NEW DELHI : Jim Rogers, the Singapore-based American investor, said he’s more worried about next year than this year, as a widely anticipated recession is expected to hit some Western nations by the end of the current year.

In an interview, Rogers said he expects agriculture commodities to become a promising investment opportunity after a prolonged period as demand remains high and prices rise.

Rogers anticipates interest rates to climb further and expects a substantial decline in crude oil prices only after the end of the Ukraine war. Edited excerpts:

In the current environment of uncertainties, what investment strategy should investors follow?

You should only invest in what you know well. And it holds more importance in the current environment. One should remain cautious and careful in these uncertain times.

The banking crisis and contagion effects, high interest rates and inflation are key risks that are seen as a threat to equity markets. When do we expect some respite?

After a long period of a good time, some surprising turn of events can always happen and are never to be ruled out. Interest rates were low for long periods, and people were confident and excited in a low-interest-rate environment. With interest rates rising, we have seen the surprise.

Interest rates are likely to be peaking. What’s your view?

Interest rate hikes may slow down in the near term, but more may happen next year. Eventually, we are headed for higher interest rates. Inflation may remain elevated for a longer period.

How are emerging markets such as India currently placed?

India is a good market but has continued to rise for a long period of time. Would wait for more correction to invest in India. Have invested in China, Japan, and Uzbekistan, which have offered more value post-corrections.
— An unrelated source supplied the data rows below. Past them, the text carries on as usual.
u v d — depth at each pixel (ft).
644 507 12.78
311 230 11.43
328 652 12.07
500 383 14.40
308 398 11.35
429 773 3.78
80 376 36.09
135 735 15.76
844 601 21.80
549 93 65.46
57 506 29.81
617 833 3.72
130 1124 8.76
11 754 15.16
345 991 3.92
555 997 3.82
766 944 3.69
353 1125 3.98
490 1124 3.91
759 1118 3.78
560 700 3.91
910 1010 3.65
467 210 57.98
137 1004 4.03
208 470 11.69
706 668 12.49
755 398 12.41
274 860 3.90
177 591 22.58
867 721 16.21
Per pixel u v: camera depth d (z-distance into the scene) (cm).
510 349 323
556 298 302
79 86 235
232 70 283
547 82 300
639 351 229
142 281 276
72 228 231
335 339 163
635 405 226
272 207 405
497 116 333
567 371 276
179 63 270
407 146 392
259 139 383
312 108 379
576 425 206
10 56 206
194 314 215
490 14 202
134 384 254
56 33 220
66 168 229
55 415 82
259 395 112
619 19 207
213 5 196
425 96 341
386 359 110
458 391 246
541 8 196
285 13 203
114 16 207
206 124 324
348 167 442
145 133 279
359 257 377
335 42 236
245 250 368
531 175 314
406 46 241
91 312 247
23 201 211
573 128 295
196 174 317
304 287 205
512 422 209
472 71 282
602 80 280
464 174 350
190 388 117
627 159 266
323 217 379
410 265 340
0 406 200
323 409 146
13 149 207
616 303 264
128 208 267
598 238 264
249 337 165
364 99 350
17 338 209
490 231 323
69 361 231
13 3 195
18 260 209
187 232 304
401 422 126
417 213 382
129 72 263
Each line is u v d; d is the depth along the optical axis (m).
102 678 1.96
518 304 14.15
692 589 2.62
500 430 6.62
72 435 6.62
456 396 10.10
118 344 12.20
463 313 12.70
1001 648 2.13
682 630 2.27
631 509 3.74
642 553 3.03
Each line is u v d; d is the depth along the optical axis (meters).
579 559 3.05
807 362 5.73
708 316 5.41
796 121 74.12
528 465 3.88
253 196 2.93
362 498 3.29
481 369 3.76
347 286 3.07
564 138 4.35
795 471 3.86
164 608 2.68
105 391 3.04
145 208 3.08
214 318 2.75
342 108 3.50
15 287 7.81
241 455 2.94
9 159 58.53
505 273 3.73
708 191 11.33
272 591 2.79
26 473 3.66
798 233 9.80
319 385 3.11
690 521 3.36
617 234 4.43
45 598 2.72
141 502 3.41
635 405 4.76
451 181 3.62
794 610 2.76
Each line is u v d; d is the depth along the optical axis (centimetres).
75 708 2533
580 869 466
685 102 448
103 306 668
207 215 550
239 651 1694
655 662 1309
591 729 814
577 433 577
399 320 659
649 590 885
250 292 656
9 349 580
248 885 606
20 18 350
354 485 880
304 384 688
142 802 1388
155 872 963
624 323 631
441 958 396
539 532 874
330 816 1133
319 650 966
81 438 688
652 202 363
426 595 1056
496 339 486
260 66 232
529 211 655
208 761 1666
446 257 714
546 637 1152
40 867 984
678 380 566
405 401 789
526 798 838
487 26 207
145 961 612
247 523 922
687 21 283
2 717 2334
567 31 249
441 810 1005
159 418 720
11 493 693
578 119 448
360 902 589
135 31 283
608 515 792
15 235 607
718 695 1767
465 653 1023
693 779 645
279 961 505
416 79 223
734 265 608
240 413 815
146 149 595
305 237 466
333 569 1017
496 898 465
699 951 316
But it is hard to find many opportunities in the current environment.

The US markets are rebounding after significant corrections. Is the worst behind, or may we see some more downside?

America has seen the longest period of the bull market in history and therefore is likely to have corrected. It was not cheap.

I am not worried about this year, but I am more worried about next year.

The recession is widely anticipated, and expectations are that it may hit by the year’s end. We may see more impact of the turn of the event during 2024.

What is your view on currencies? The dollar index, though volatile, has retreated from highs.

I have large investments in the US dollar. It is considered to be a safe haven in the current environment.

In any turmoil, the dollar strengthens. I am also unsure where else to put my money right now.

What is your view on commodities as an asset class?

Commodities remain the cheapest asset class. I have been looking at silver, gold etc., but I think agriculture is the better place to be in. Agriculture has not remained an investment option for long, but currently, it is. The demand is high. The prices have been rising and so on.

What’s your view on crude oil?

It is the Ukraine war that remains the most important factor impacting crude oil prices. It is only when the Ukraine war subsides that you can expect a substantial decline in crude oil prices or a sustainable decline. I am also waiting for investments in crude oil but at lower levels.

What is your opinion about other base metals? Copper is volatile but has corrected significantly, and so have other metals.

With the rise in demand for electric vehicles, one expects lithium demand to remain high. But the rise in electric vehicles will also lead to higher demand for copper and lead. Copper and lead, too, can be considered for investments.